- **FRAGMENTO DEL DOCUMENTO**
Sin debates significativos en el PJ, post derrota de los comicios generales del año pasado, la reforma electoral del oficialismo emergió como un eje sobrevalorado por una agenda opositora que evita otras discusiones, como la autocrítica electoral y de gestión, el proceso de reconstrucción y participación interna, las posturas frente a la Casa Gris y la confección de un programa alternativo de gobierno. El posicionamiento del presidente del consejo provincial del PJ, José Cáceres, contra la reforma electoral asomó como contrapunto con Bordet y Romero, aunque su designación como dirigente de unidad del partido desmiente la asincronía. Fue la misma sensación de simulación expuesta durante el debate de la Ley Bases y del paquete fiscal, y la decisión del senador Edgardo Kueider, hombre de confianza durante las gestiones del concordiense en la Municipalidad y en la administración provincial, de apoyar los proyectos de La Libertad Avanza, que tuvieron réplicas de su jefe político.

Como sucedió con el debate de la reforma política, el caso Kueider se viralizó y abrió nuevos matices públicos en el letargo post elecciones del justicialismo entrerriano. Los pedidos de desafiliación al ex Secretario de la Gobernación, impulsados por los consejos departamentales del PJ de Concordia, Gualeguaychú y Paraná, que serán analizados por el Tribunal de Disciplina, no tuvieron ecos en el tridente Fuertes, Lauritto y Romero, como tampoco en el ex titular de Aduanas, Guillermo Michel. Un nuevo capítulo fue expuesto por Cresto, que fustigó a su antecesor en la administración municipal por las críticas al Senador de Unidad Federal y recordó cuando le pidió a Juan Bahillo y Mayda Cresto que acompañen la sanción de la reforma previsional de Macri. “Uno lo escucha al ex Gobernador que sale a criticar la postura de Kueider, pero él fue el que mandó a votar a los legisladores nacionales, entre esos a mi hermana, en contra de los jubilados, a favor del endeudamiento, y de un montón de otras leyes a cambio de nada”, cuestionó.

La designación de Francolini en el gabinete provincial, que no es comparable con el accionar del Senador nacional, expone la realidad de diversos afiliados que son funcionarios de un Ejecutivo provincial que ejerce incondicionalidad con la hoja de ruta libertaria. Un dato extra de la confusión general fue aportada por la presencia de Cresto en el acto institucional de puesta en funciones de su ex viceintendente en la nueva dirección de la Caja de Jubilaciones. El actual Diputado provincial viene dando gestos dispares luego de la abultada derrota en los comicios de 2021 y la carencia de condiciones objetivas para una disputa interna con Adán Bahl por la postulación final a la gobernación. Con diálogo fluido desde otras épocas, marcó una fotografía distintiva en tiempos de antagonismos irreconciliables, con su sucesor en la ciudad del citrus, el dirigente radical Francisco Azcué. “Si queremos a Concordia, hay que construir políticas de estado, más allá de las personas y los partidos”, expresó el dirigente peronista. “Un gran acuerdo político y social”, devolvió el ex Fiscal.

- **CONJUNTO DE DATOS**
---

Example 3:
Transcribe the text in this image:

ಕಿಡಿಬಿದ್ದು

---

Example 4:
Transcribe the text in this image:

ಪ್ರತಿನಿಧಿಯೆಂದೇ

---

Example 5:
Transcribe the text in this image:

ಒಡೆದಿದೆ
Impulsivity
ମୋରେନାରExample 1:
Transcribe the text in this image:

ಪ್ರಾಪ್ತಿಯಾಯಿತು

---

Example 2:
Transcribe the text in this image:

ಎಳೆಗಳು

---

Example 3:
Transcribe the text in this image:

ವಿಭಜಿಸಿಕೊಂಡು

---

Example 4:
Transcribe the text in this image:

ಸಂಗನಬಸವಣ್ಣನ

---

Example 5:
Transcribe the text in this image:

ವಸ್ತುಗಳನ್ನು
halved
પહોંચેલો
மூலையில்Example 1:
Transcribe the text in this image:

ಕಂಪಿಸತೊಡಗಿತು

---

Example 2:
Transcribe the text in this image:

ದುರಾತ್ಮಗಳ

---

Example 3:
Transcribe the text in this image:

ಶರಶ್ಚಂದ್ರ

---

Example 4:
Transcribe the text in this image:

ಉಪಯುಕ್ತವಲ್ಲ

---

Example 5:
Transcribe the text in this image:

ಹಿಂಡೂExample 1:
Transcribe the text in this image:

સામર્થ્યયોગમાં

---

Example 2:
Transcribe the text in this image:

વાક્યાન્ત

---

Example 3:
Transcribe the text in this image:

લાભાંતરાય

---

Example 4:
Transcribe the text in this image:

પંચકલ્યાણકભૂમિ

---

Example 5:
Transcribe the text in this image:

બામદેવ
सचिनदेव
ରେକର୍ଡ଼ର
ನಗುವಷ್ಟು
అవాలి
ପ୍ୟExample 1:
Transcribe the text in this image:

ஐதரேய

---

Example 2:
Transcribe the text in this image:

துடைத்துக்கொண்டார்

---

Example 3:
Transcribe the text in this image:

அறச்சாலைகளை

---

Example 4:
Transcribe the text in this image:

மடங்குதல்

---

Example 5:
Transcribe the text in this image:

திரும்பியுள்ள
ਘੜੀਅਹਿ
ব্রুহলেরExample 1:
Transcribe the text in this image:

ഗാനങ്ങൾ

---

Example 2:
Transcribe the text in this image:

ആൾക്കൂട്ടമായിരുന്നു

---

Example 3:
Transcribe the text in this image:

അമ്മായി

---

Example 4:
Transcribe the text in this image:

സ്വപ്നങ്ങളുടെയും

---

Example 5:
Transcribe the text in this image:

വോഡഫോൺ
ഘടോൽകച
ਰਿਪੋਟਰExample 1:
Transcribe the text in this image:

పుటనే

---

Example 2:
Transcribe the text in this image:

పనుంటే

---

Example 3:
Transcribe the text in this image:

- **ACCIONES A SEGUIR**
• a. Según el fragmento sobre el peronismo entrerriano, ¿qué organismo analizará los pedidos de desafiliación impulsados por los consejos departamentales del PJ de Concordia, Gualeguaychú y Paraná?
• b. Con lo que dice el fragmento sobre el peronismo entrerriano, explique en una a tres oraciones por qué Cresto fustigó a su antecesor en la administración municipal.
• c. Prosiga el análisis sobre el peronismo entrerriano desde el punto en que termina el fragmento.

- **TAREAS RESUELTAS**
• a. Los analizará el Tribunal de Disciplina.

• b. Cresto lo fustigó por sus críticas al senador de Unidad Federal, Kueider. Le reprochó que él mismo había mandado a votar a los legisladores nacionales, entre ellos a la hermana de Cresto, en contra de los jubilados, a favor del endeudamiento y de otras leyes a cambio de nada.

• c.
Los debates alrededor de la reforma electoral y de la expulsión de Kueider demuestran la necesidad de discusiones postergadas después del 10 de diciembre del año pasado. Los encuentros generados en Gualeguaychú y San José, donde se mezclaron generaciones, realidades locales e intereses diversos, también fueron una radiografía de las aspiraciones de nombres para la reformulación del peronismo, con el horizonte puesto en las urgencias y el papel opositor, pero además en los comicios de medio término de 2025. Allí, el peronismo renueva las bancas de Carolina Gaillard, que mantiene buen diálogo con las diversas ramificaciones del peronismo provincial y nacional, y Tomás Ledesma, que reporta a La Cámpora. Aunque no es comparable con el arrastre de una contienda de cargos ejecutivos, el posible tablero de tercios pone en un desafío significativo al frente justicialista. Michel asoma como una apuesta, que se evidencia en cada exposición crítica respecto a las gestiones de Milei y Frigerio, aunque el grupo San José tiene sus propios planes de renovación y los caudillos históricos ponen el ojo en la generación de condiciones para el 2027.

Como se afirmó la semana pasada, el segundo semestre está en marcha.